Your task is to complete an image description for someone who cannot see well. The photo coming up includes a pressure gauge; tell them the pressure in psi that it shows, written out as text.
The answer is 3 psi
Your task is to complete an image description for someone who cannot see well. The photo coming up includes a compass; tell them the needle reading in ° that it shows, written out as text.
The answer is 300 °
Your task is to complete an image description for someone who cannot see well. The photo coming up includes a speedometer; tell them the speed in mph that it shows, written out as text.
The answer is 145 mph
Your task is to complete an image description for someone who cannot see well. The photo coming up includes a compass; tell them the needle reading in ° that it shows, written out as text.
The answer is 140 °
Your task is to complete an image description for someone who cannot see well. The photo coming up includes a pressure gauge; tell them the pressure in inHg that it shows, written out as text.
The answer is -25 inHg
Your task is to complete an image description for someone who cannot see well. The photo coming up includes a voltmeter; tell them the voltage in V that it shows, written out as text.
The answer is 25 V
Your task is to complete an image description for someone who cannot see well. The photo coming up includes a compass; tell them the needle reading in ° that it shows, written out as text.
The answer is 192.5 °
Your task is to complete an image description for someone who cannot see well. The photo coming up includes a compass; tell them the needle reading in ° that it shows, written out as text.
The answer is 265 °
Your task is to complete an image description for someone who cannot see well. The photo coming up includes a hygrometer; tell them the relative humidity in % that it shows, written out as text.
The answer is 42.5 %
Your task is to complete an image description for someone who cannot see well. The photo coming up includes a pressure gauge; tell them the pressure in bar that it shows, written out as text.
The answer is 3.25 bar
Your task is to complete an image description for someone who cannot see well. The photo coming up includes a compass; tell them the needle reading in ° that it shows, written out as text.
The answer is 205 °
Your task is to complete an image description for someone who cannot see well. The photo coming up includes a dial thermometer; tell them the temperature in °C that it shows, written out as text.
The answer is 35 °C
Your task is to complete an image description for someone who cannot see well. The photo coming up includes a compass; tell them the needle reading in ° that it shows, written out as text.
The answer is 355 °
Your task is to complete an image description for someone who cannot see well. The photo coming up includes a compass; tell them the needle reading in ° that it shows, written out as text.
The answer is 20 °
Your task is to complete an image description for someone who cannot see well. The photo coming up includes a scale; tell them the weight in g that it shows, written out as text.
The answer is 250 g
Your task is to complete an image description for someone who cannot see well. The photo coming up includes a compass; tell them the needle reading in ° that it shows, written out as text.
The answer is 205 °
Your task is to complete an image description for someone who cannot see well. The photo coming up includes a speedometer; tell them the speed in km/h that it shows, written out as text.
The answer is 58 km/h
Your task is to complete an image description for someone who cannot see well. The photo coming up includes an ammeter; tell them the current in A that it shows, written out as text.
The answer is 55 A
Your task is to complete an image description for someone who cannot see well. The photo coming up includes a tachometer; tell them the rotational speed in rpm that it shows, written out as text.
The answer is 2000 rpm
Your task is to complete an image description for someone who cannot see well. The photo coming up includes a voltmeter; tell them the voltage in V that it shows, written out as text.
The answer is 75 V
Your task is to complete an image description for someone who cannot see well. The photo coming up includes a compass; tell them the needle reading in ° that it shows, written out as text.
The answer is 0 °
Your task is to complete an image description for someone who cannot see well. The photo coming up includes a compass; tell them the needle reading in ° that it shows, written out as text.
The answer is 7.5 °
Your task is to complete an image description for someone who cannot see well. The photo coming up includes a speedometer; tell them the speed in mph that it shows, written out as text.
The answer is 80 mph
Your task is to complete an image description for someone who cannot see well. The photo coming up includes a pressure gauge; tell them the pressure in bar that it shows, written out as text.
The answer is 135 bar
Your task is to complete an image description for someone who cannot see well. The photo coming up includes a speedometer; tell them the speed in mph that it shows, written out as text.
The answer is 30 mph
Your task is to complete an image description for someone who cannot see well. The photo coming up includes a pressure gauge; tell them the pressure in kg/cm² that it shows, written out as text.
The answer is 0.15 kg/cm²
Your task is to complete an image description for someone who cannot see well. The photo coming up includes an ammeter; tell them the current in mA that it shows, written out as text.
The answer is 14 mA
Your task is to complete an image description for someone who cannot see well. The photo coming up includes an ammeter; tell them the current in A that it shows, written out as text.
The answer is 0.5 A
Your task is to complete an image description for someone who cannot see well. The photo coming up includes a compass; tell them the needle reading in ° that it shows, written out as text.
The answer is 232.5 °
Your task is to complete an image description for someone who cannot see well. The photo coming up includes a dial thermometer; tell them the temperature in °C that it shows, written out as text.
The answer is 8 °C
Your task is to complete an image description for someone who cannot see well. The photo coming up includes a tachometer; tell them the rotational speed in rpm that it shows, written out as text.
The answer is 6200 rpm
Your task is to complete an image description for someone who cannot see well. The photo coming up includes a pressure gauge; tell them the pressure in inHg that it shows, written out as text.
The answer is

##########

Duplicate the items starting at the beginning and ending at the line containing "The answer is 140 °", including both ends.

Your task is to complete an image description for someone who cannot see well. The photo coming up includes a pressure gauge; tell them the pressure in psi that it shows, written out as text.
The answer is 3 psi
Your task is to complete an image description for someone who cannot see well. The photo coming up includes a compass; tell them the needle reading in ° that it shows, written out as text.
The answer is 300 °
Your task is to complete an image description for someone who cannot see well. The photo coming up includes a speedometer; tell them the speed in mph that it shows, written out as text.
The answer is 145 mph
Your task is to complete an image description for someone who cannot see well. The photo coming up includes a compass; tell them the needle reading in ° that it shows, written out as text.
The answer is 140 °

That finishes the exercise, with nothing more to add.